5. Was blinding used to prevent introduction of bias?
  5.1. In intervention study, were subjects, clinicians/practitioners, and investigators blinded to treatment group, as appropriate?
  5.2. Were data collectors blinded for outcomes assessment? (If outcome is measured using an objective test, such as a lab value, this criterion is assumed to be met.)
  5.3. In cohort study or cross-sectional study, were measurements of outcomes and risk factors blinded?
  5.4. In case control study, was case definition explicit and case ascertainment not influenced by exposure status?
  5.5. In diagnostic study, were test results blinded to patient history and other test results?
6. Were intervention/therapeutic regimens/exposure factor or procedure and any comparison(s) described in detail?
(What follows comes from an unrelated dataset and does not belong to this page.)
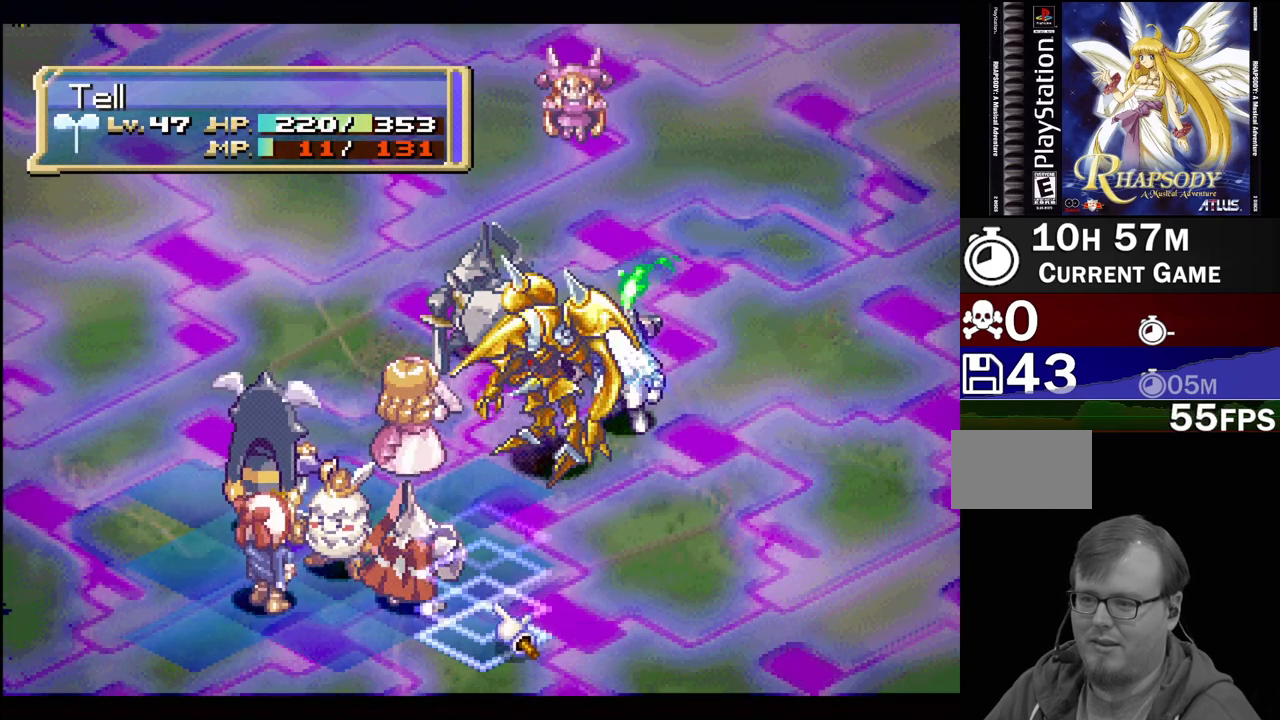
{"buttons": [], "events": [[133, "DPAD_UP", "up"]]}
Were intervening factors described?
  6.1. In RCT or other intervention trial, were protocols described for all regimens studied?
  6.2. In observational study, were interventions, study settings, and clinicians/provider described?
  6.3. Was the intensity and duration of the intervention or exposure factor sufficient to produce a meaningful effect?
  6.4. Was the amount of exposure and, if relevant, subject/patient compliance measured?
  6.5. Were co-interventions (e.g., ancillary treatments, other therapies) described?
  6.6. Were extra or unplanned treatments described?
  6.7. Was the information for 6.4, 6.5, and 6.6 assessed the same way for all groups?
  6.8. In diagnostic study, were details of test administration and replication sufficient?
7. Were outcomes clearly defined and the measurements valid and reliable?
  7.1. Were primary and secondary endpoints described and relevant to the question?
  7.2. Were nutrition measures appropriate to question and outcomes of concern?
  7.3. Was the period of follow-up long enough for important outcome(s) to occur?
  7.4. Were the observations and measurements based on standard, valid, and reliable data collection instruments/tests/procedures?
  7.5. Was the measurement of effect at an appropriate level of precision?
  7.6. Were other factors accounted for (measured) that could affect outcomes?
  7.7. Were the measurements conducted consistently across groups?
8. Was the statistical analysis appropriate for the study design and type of outcome indicators?
  8.1. Were statistical analyses adequately described and the results reported appropriately?
  8.2. Were correct statistical tests used and assumptions of test not violated?
  8.3. Were statistics reported with levels of significance and/or confidence intervals?
  8.4. Was "intent to treat" analysis of outcomes done (and as appropriate, was there an analysis of outcomes for those maximally exposed or a dose-response analysis)?
  8.5. Were adequate adjustments made for effects of confounding factors that might have affected the outcomes (e.g., multivariate analyses)?
  8.6. Was clinical significance as well as statistical significance reported?
  8.7. If negative findings, was a power calculation reported to address type 2 error?
9. Are conclusions supported by results with biases and limitations taken into consideration?
  9.1. Is there a discussion of findings?
  9.2. Are biases and study limitations identified and discussed?
10. Is bias due to study’s funding or sponsorship unlikely?
  10.1. Were sources of funding and investigators’ affiliations described?
  10.2. Was the study free from apparent conflict of interest?